Stored data entries.
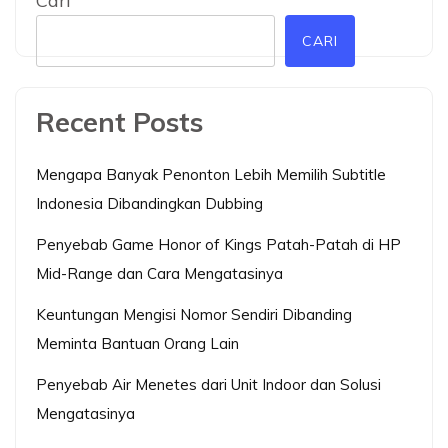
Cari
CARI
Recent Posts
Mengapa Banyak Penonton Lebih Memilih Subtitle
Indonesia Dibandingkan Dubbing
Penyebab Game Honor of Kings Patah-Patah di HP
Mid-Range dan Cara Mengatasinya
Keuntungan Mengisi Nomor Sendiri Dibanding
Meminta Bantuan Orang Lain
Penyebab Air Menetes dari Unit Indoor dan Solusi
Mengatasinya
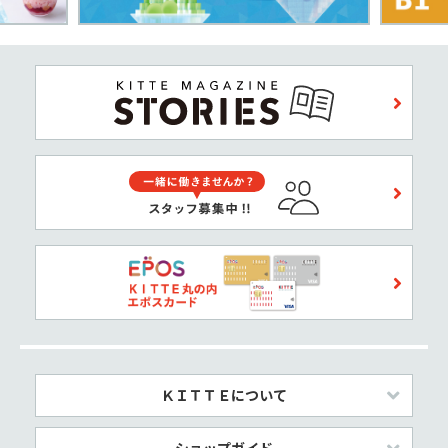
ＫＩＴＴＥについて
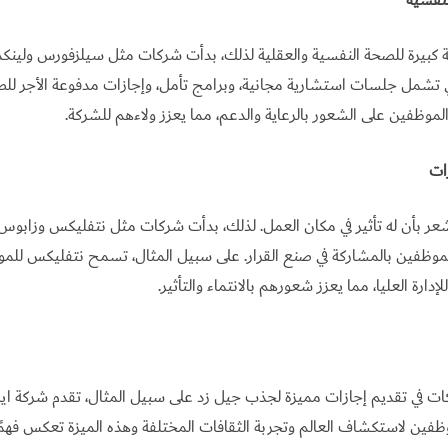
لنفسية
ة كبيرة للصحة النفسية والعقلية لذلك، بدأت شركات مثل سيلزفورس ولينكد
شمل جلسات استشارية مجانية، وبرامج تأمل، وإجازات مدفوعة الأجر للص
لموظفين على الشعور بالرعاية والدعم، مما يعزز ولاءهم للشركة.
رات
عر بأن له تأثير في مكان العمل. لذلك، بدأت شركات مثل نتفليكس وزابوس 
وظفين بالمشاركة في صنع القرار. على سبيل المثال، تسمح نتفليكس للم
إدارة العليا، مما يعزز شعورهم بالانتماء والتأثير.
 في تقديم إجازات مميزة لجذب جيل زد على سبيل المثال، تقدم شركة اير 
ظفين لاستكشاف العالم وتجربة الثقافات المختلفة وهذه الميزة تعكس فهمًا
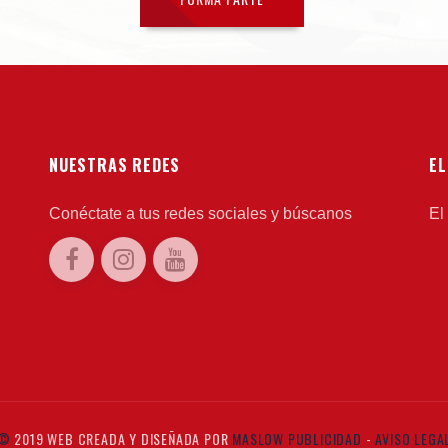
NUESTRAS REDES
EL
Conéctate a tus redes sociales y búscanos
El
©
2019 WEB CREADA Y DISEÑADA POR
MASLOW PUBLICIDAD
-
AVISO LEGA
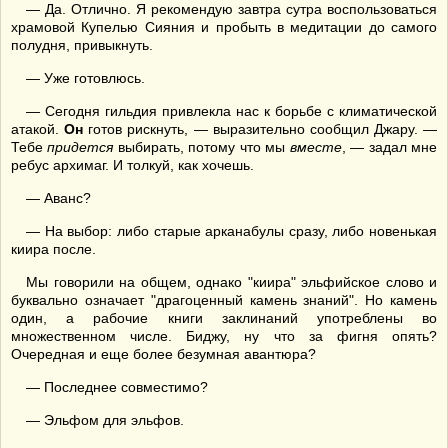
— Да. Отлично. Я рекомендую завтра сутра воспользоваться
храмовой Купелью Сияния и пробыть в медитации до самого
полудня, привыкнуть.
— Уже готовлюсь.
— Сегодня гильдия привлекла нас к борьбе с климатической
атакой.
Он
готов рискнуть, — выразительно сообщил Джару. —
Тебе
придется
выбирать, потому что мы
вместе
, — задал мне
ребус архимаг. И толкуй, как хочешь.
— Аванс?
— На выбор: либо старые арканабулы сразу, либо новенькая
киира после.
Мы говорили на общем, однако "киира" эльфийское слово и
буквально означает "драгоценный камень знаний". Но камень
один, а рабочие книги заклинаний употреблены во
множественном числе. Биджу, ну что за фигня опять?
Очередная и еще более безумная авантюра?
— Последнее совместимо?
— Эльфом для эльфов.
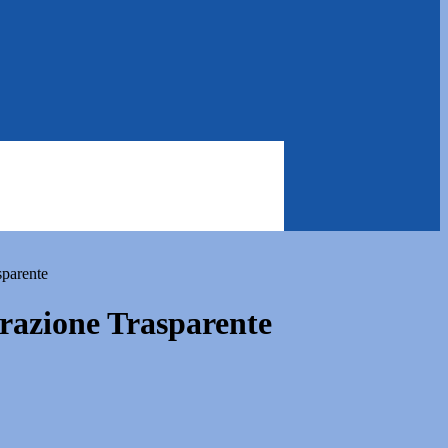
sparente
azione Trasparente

Task requirements. Pictures stay out; reproduce every line of the records exactly.

Result below.
Cari
CARI
Recent Posts
Mengapa Banyak Penonton Lebih Memilih Subtitle
Indonesia Dibandingkan Dubbing
Penyebab Game Honor of Kings Patah-Patah di HP
Mid-Range dan Cara Mengatasinya
Keuntungan Mengisi Nomor Sendiri Dibanding
Meminta Bantuan Orang Lain
Penyebab Air Menetes dari Unit Indoor dan Solusi
Mengatasinya
ＫＩＴＴＥについて
لنفسية
ة كبيرة للصحة النفسية والعقلية لذلك، بدأت شركات مثل سيلزفورس ولينكد
شمل جلسات استشارية مجانية، وبرامج تأمل، وإجازات مدفوعة الأجر للص
لموظفين على الشعور بالرعاية والدعم، مما يعزز ولاءهم للشركة.
رات
عر بأن له تأثير في مكان العمل. لذلك، بدأت شركات مثل نتفليكس وزابوس 
وظفين بالمشاركة في صنع القرار. على سبيل المثال، تسمح نتفليكس للم
إدارة العليا، مما يعزز شعورهم بالانتماء والتأثير.
 في تقديم إجازات مميزة لجذب جيل زد على سبيل المثال، تقدم شركة اير 
ظفين لاستكشاف العالم وتجربة الثقافات المختلفة وهذه الميزة تعكس فهمًا
NUESTRAS REDES
EL
Conéctate a tus redes sociales y búscanos
El
©
2019 WEB CREADA Y DISEÑADA POR
MASLOW PUBLICIDAD
-
AVISO LEGA
— Да. Отлично. Я рекомендую завтра сутра воспользоваться
храмовой Купелью Сияния и пробыть в медитации до самого
полудня, привыкнуть.
— Уже готовлюсь.
— Сегодня гильдия привлекла нас к борьбе с климатической
атакой.
Он
готов рискнуть, — выразительно сообщил Джару. —
Тебе
придется
выбирать, потому что мы
вместе
, — задал мне
ребус архимаг. И толкуй, как хочешь.
— Аванс?
— На выбор: либо старые арканабулы сразу, либо новенькая
киира после.
Мы говорили на общем, однако "киира" эльфийское слово и
буквально означает "драгоценный камень знаний". Но камень
один, а рабочие книги заклинаний употреблены во
множественном числе. Биджу, ну что за фигня опять?
Очередная и еще более безумная авантюра?
— Последнее совместимо?
— Эльфом для эльфов.
sparente
azione Trasparente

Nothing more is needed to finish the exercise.